Governor Haslam appointed Comm. McQueen in January 2015, and while serving as commissioner, the state has experienced record high graduation rates of 89.1 percent and the best overall statewide ACT average and best overall ACT participation rate in the state’s history at 20.2 and 97 percent respectively. Comm. McQueen introduced a new strategic plan and vision for schools called Tennessee Succeeds, which has focused on increasing post-secondary and career readiness for all of Tennessee’s 1 million students. She has continued the state’s trajectory as one of the fastest improving states in the country in K-12 education, while adding historic gains in science, as measured by the National Assessment of Educational Progress, officials said.
“Candice has worked relentlessly since day one for Tennessee’s students and teachers, and under
her leadership, Tennessee earned its first ‘A’ rating for the standards and the rigor of the state’s
assessment after receiving an ‘F’ rating a decade ago,” Governor Haslam said. “Candice has raised the bar for both teachers and students across the state, enabling them to rise to their greatest potential. I am grateful for her service and know that she will continue to make an impact on education in Tennessee and across the country.”
Officials said, "Comm. McQueen’s work has touched students in all grade levels. She launched Read to be Ready, a multi-faceted initiative that is focused on improving students’ reading abilities in the early grades, which has already shown initial early successes. And a record number of high school students are now taking and earning credit for early college coursework."
“Serving as education commissioner has been the honor of a lifetime, and it has been especially
significant to help lead Tennessee’s schools in partnership with a governor who has been
incredibly focused on improving education for all of our students,” Comm. McQueen
said. “I am proud to see what our students and educators have accomplished in these last four
years and know we have laid a strong foundation for continued success. Through my new role
with NIET, I will continue to be an advocate for Tennessee’s teachers and work to make sure
every child is in a class led by an excellent teacher every day.”
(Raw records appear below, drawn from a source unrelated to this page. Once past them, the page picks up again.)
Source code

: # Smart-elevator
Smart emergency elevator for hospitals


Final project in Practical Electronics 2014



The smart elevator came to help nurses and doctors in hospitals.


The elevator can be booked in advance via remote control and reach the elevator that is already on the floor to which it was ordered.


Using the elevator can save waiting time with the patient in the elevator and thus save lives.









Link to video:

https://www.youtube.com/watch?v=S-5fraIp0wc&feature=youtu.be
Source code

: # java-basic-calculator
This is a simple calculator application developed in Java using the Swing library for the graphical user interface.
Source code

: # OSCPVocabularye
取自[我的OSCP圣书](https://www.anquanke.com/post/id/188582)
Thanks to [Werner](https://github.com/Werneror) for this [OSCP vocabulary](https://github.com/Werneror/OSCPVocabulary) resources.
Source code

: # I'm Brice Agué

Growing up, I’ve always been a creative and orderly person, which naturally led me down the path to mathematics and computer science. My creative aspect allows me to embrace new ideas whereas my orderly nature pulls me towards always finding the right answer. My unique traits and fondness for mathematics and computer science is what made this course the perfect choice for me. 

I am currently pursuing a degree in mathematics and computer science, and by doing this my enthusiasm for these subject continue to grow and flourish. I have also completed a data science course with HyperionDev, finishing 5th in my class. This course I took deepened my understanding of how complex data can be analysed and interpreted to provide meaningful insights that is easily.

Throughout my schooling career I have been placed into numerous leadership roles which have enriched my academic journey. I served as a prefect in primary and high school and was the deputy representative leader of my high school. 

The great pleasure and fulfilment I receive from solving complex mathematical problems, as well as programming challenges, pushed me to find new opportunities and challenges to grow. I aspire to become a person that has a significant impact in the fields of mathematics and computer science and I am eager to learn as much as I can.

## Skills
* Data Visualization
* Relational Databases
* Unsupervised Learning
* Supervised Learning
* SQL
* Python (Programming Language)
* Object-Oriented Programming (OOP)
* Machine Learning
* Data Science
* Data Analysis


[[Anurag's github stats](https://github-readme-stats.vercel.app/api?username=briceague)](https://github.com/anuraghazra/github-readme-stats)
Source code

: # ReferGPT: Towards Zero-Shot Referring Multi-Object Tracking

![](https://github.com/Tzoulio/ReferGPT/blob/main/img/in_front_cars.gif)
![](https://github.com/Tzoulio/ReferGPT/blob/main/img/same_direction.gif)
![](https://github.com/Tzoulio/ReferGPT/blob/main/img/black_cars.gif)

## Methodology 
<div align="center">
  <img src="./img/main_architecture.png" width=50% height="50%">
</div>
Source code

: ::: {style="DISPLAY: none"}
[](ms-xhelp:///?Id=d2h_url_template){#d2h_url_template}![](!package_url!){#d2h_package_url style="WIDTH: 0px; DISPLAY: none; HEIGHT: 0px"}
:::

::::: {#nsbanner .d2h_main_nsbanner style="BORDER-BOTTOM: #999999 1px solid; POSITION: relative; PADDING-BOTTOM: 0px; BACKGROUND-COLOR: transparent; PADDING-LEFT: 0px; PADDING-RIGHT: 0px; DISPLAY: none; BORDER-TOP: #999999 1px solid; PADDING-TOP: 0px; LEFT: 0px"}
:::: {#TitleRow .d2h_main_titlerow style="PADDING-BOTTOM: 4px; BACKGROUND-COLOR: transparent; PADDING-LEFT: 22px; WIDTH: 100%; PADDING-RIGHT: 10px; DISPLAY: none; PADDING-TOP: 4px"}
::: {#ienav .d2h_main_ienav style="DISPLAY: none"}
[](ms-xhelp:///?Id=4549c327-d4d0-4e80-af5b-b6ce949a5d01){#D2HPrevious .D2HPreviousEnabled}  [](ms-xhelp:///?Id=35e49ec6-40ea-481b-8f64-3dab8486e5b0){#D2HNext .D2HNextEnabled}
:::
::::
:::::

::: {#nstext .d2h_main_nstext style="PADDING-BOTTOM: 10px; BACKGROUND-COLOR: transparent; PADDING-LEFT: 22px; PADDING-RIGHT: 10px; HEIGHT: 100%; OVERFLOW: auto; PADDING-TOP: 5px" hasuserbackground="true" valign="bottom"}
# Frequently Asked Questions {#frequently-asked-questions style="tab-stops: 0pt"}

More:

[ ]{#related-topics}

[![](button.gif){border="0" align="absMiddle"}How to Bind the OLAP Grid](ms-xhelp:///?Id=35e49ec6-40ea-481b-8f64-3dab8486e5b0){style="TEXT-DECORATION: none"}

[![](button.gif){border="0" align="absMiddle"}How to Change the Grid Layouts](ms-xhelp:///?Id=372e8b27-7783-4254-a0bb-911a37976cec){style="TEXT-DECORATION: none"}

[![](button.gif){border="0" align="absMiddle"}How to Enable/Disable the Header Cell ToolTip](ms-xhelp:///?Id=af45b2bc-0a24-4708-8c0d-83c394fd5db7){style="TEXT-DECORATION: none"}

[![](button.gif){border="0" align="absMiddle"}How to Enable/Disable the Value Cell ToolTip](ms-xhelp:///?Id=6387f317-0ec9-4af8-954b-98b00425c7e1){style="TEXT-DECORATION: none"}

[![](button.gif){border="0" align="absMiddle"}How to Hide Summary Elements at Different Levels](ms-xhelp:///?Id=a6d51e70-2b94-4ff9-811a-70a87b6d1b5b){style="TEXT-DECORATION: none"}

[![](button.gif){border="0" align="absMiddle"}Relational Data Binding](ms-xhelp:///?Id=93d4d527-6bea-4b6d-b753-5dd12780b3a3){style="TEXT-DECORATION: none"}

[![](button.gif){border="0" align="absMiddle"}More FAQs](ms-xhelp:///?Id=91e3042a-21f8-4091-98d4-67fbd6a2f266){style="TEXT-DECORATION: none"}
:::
Officials said, "Comm. McQueen’s entire career has been focused on teacher effectiveness – first as an award-winning teacher; then as a faculty member, department chair and dean of Lipscomb
University’s College of Education; and for the last four years as Tennessee’s education
"In her new role as CEO of NIET, she will lead a national organization that works with schools,
districts, states and universities to support teachers and school leaders, impacting more than
250,000 educators and 2.5 million students."